Eighteen years ago, a rogue Army doctor secretly experimented with a chromosomal drug on unknowing pregnant women. When he was killed not long after the children were born, any knowledge and evidence seemed to die with him - except for the living, breathing, human products of his work.
Almost two decades later, the newly self-proclaimed "open-book" military unearths the truth about the experiment, bringing Clio Kaid and the other affected teens to a state-of-the-art, isolated campus where they soon discover that C9x did indeed alter their chromosomes, its mutations presenting as super-human abilities. The military kids, who come from across the nation and all walks of life, come into their own as lighter-than-air 'athletes'; 'indies' as solid as stone walls; teens who can make themselves invisible and others who can blind with their brilliance.
While exploring her own special ability, forging new friendships and embarking on first love, Clio also stumbles onto information indicating that the military may not have been entirely forthcoming with them and that all may not be as it seems...
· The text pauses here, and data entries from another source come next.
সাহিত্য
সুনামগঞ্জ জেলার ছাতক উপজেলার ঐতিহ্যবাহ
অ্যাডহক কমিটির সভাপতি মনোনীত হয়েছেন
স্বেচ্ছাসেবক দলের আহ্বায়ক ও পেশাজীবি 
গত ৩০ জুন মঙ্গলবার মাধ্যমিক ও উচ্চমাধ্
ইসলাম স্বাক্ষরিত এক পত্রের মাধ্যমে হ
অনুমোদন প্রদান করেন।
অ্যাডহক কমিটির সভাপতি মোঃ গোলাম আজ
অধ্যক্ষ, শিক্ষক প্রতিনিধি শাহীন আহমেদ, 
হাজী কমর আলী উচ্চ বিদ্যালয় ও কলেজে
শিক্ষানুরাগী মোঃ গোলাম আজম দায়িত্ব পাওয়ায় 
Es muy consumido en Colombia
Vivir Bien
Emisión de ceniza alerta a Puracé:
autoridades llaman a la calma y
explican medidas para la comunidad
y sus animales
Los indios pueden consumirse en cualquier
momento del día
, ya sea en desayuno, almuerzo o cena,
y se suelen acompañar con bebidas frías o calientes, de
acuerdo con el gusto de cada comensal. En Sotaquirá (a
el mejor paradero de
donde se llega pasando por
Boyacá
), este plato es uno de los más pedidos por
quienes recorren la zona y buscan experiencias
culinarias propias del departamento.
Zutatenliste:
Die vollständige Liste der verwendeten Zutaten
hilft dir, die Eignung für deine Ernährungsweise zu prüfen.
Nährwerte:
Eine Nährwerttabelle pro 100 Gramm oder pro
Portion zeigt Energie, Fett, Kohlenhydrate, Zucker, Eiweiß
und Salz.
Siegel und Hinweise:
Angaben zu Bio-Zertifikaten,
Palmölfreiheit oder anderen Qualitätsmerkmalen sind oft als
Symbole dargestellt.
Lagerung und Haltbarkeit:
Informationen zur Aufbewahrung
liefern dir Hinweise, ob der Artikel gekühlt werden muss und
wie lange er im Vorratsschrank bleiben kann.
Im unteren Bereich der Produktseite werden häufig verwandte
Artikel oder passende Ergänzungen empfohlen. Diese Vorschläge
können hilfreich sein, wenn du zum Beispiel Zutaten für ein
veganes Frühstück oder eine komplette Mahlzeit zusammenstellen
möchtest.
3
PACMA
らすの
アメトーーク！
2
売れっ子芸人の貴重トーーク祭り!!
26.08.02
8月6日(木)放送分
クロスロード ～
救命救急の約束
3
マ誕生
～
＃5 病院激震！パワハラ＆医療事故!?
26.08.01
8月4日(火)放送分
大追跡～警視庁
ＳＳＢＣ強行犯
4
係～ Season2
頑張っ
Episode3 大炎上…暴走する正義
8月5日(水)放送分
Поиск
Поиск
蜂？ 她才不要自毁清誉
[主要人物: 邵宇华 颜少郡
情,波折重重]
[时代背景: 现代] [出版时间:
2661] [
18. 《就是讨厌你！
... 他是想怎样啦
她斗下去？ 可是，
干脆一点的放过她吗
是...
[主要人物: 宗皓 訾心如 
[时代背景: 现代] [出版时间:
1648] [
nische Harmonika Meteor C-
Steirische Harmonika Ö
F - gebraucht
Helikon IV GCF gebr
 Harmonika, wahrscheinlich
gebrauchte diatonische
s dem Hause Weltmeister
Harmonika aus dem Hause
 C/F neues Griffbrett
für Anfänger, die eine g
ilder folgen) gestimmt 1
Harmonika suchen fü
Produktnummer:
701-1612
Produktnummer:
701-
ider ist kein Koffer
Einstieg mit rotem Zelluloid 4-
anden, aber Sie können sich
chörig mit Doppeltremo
When I first read the description of this book I was intrigued. At first it made me think of the X-Men franchise. I have to say Shelley soon got that thought right out of my head upon starting this book. Calliope "Clio" Kaid travels to New Jersey from New Orleans to an isolated campus to find out what exactly C9x is and what that means to them. C9x is the whole reason behinds the kids super-human abilities. While Clio is there she meets Jack, Bliss, Garrett, Miranda, and eventually Alexis. They become fast friends and eventually become something like the Scooby-Doo Gang. The kids soon discover that this is not the "open-book military" that they were lead to believe. Instead they are there for a more sinister and diabolical purpose. I thoroughly enjoyed reading this book and was very impressed by Shelley's knowledge of the military and the science behind the kids transformations. Even though there is a romance between Clio and Jack it is not the focal point of this whole book is about which is kind of refreshing. What I also enjoyed was the fact that there were not too many characters that I needed to wonder how they fit into this story or why are they even in this story. Shelley made C9x the core of her story and she did not let it fall by the way side. She made sure we, as the reader, were enthralled by the C9x experiment and the cloak and dagger secrecy of what the military is keeping from the kids. I think everyone who reads this book will enjoy it as much as I did. On a scale of 1-10 I give this book a 10. I am so on the look out for Settling (Solid book 2).